* _INFORMATION SHOWN_:
━━━━━━━━━━━━━━━━
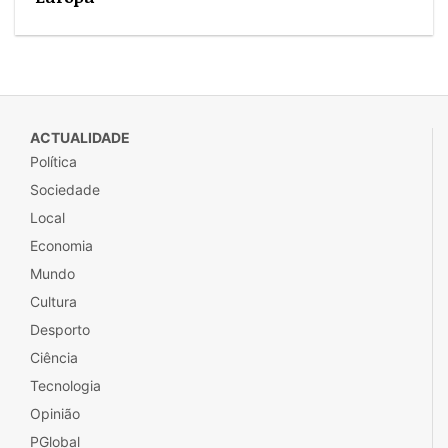
ACTUALIDADE
Política
Sociedade
Local
Economia
Mundo
Cultura
Desporto
Ciência
Tecnologia
Opinião
PGlobal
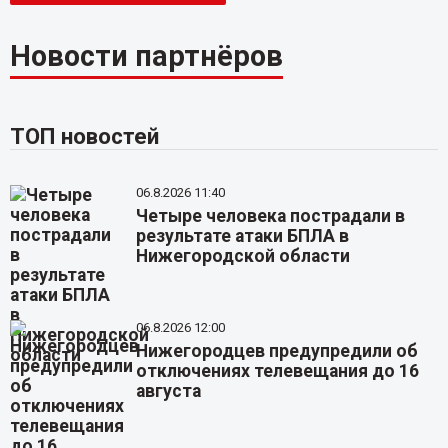
Новости партнёров
ТОП новостей
06.8.2026 11:40
Четыре человека пострадали в
результате атаки БПЛА в
Нижегородской области
06.8.2026 12:00
Нижегородцев предупредили об
отключениях телевещания до 16
августа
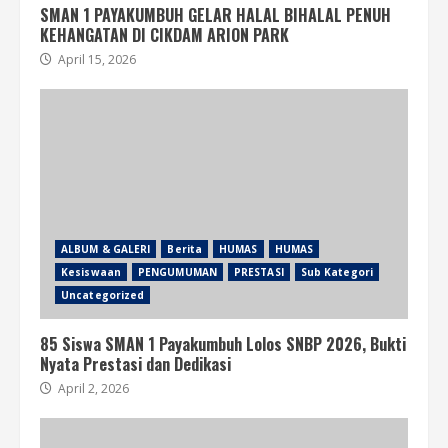
SMAN 1 PAYAKUMBUH GELAR HALAL BIHALAL PENUH
KEHANGATAN DI CIKDAM ARION PARK
April 15, 2026
ALBUM & GALERI
Berita
HUMAS
HUMAS
Kesiswaan
PENGUMUMAN
PRESTASI
Sub Kategori
Uncategorized
85 Siswa SMAN 1 Payakumbuh Lolos SNBP 2026, Bukti
Nyata Prestasi dan Dedikasi
April 2, 2026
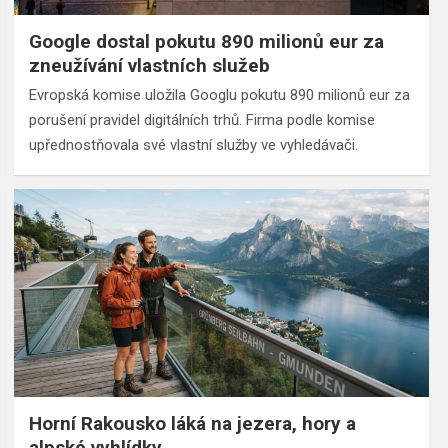
Google dostal pokutu 890 milionů eur za
zneužívání vlastních služeb
Evropská komise uložila Googlu pokutu 890 milionů eur za
porušení pravidel digitálních trhů. Firma podle komise
upřednostňovala své vlastní služby ve vyhledávači.
Horní Rakousko láká na jezera, hory a
alpské vyhlídky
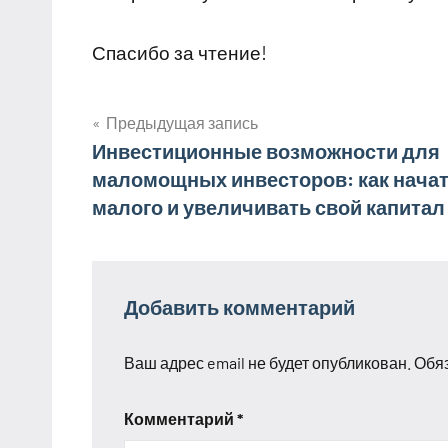
Спасибо за чтение!
Предыдущая запись
Навигация
Инвестиционные возможности для
маломощных инвесторов: как начат
по
малого и увеличивать свой капитал
записям
Добавить комментарий
Ваш адрес email не будет опубликован.
Обя
Комментарий
*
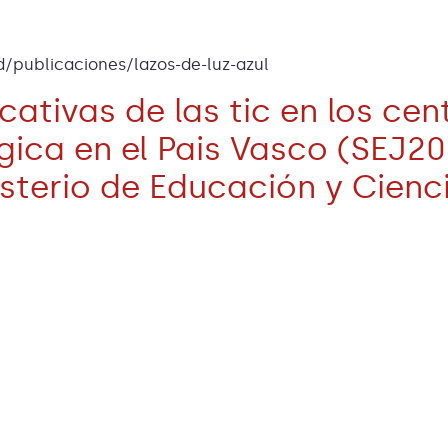
d/publicaciones/lazos-de-luz-azul
ucativas de las tic en los ce
gica en el Pais Vasco (SEJ2
terio de Educación y Cienc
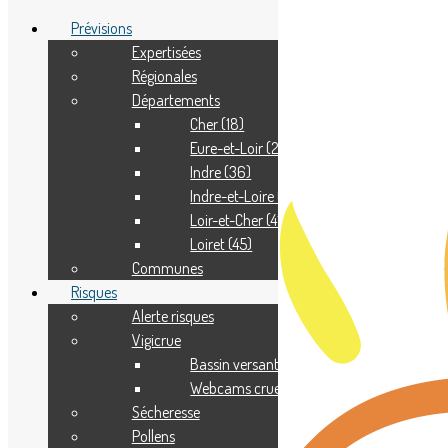
Prévisions
Expertisées
Régionales
Adhérer
Départements
Pourquoi adhérer ?
Nous contacter
Cher (18)
Eure-et-Loir (28)
Indre (36)
Indre-et-Loire (37)
Loir-et-Cher (41)
Loiret (45)
Communes
Risques
Alerte risques
Vigicrue
Bassin versant
Webcams crue
Sécheresse
Pollens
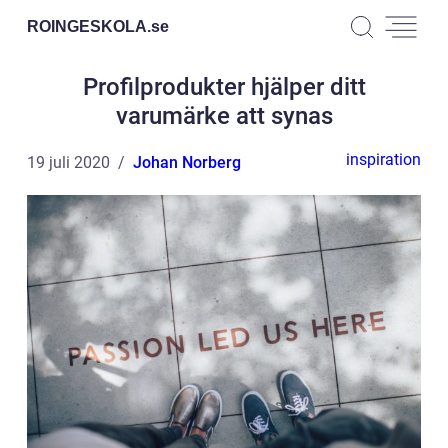
ROINGESKOLA.
se
Profilprodukter hjälper ditt
varumärke att synas
inspiration
19 juli 2020
Johan Norberg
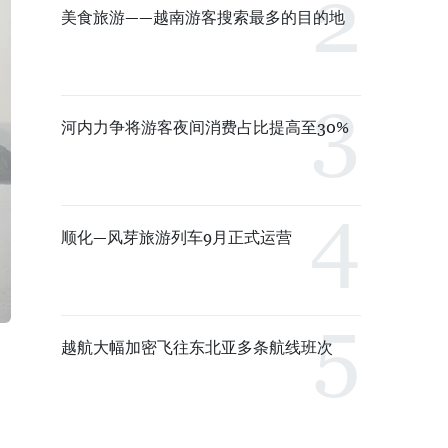
美食旅游——越南游客搜索最多的目的地
河内力争将游客夜间消费占比提高至30%
顺化—风芽旅游列车9月正式运营
越航大幅加密飞往东北亚多条航线班次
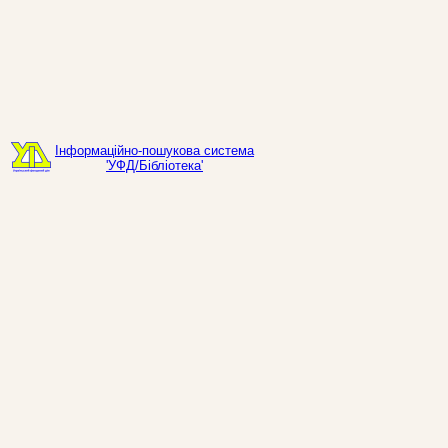
Інформаційно-пошукова система
'УФД/Бібліотека'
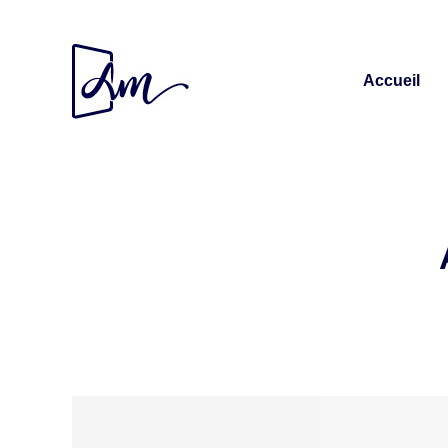
Accueil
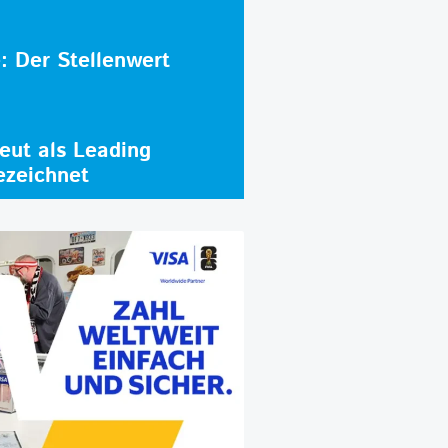
e: Der Stellenwert
ut als Leading
ezeichnet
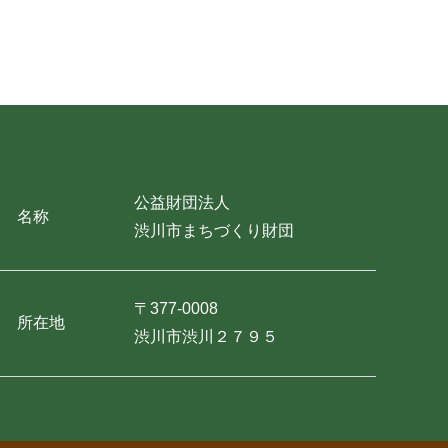
公益財団法人
名称
渋川市まちづくり財団
〒377-0008
所在地
渋川市渋川２７９５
━━━━━━━━━━━━━━━━
* _YOUR INSTRUCTIONS_: Retype the text read from every entry above line for line, leaving out the picture markers.

* _TASK SOLUTION_:
ACTUALIDADE
Política
Sociedade
Local
Economia
Mundo
Cultura
Desporto
Ciência
Tecnologia
Opinião
PGlobal
Новости партнёров
ТОП новостей
06.8.2026 11:40
Четыре человека пострадали в
результате атаки БПЛА в
Нижегородской области
06.8.2026 12:00
Нижегородцев предупредили об
отключениях телевещания до 16
августа
SMAN 1 PAYAKUMBUH GELAR HALAL BIHALAL PENUH
KEHANGATAN DI CIKDAM ARION PARK
April 15, 2026
ALBUM & GALERI
Berita
HUMAS
HUMAS
Kesiswaan
PENGUMUMAN
PRESTASI
Sub Kategori
Uncategorized
85 Siswa SMAN 1 Payakumbuh Lolos SNBP 2026, Bukti
Nyata Prestasi dan Dedikasi
April 2, 2026
Google dostal pokutu 890 milionů eur za
zneužívání vlastních služeb
Evropská komise uložila Googlu pokutu 890 milionů eur za
porušení pravidel digitálních trhů. Firma podle komise
upřednostňovala své vlastní služby ve vyhledávači.
Horní Rakousko láká na jezera, hory a
alpské vyhlídky
Спасибо за чтение!
Предыдущая запись
Навигация
Инвестиционные возможности для
маломощных инвесторов: как начат
по
малого и увеличивать свой капитал
записям
Добавить комментарий
Ваш адрес email не будет опубликован.
Обя
Комментарий
*
d/publicaciones/lazos-de-luz-azul
ucativas de las tic en los ce
gica en el Pais Vasco (SEJ2
terio de Educación y Cienc
Prévisions
Expertisées
Régionales
Adhérer
Départements
Pourquoi adhérer ?
Nous contacter
Cher (18)
Eure-et-Loir (28)
Indre (36)
Indre-et-Loire (37)
Loir-et-Cher (41)
Loiret (45)
Communes
Risques
Alerte risques
Vigicrue
Bassin versant
Webcams crue
Sécheresse
Pollens
ROINGESKOLA.
se
Profilprodukter hjälper ditt
varumärke att synas
inspiration
19 juli 2020
Johan Norberg
美食旅游——越南游客搜索最多的目的地
河内力争将游客夜间消费占比提高至30%
顺化—风芽旅游列车9月正式运营
越航大幅加密飞往东北亚多条航线班次
Інформаційно-пошукова система
'УФД/Бібліотека'
Accueil
e: Der Stellenwert
ut als Leading
ezeichnet
公益財団法人
名称
渋川市まちづくり財団
〒377-0008
所在地
渋川市渋川２７９５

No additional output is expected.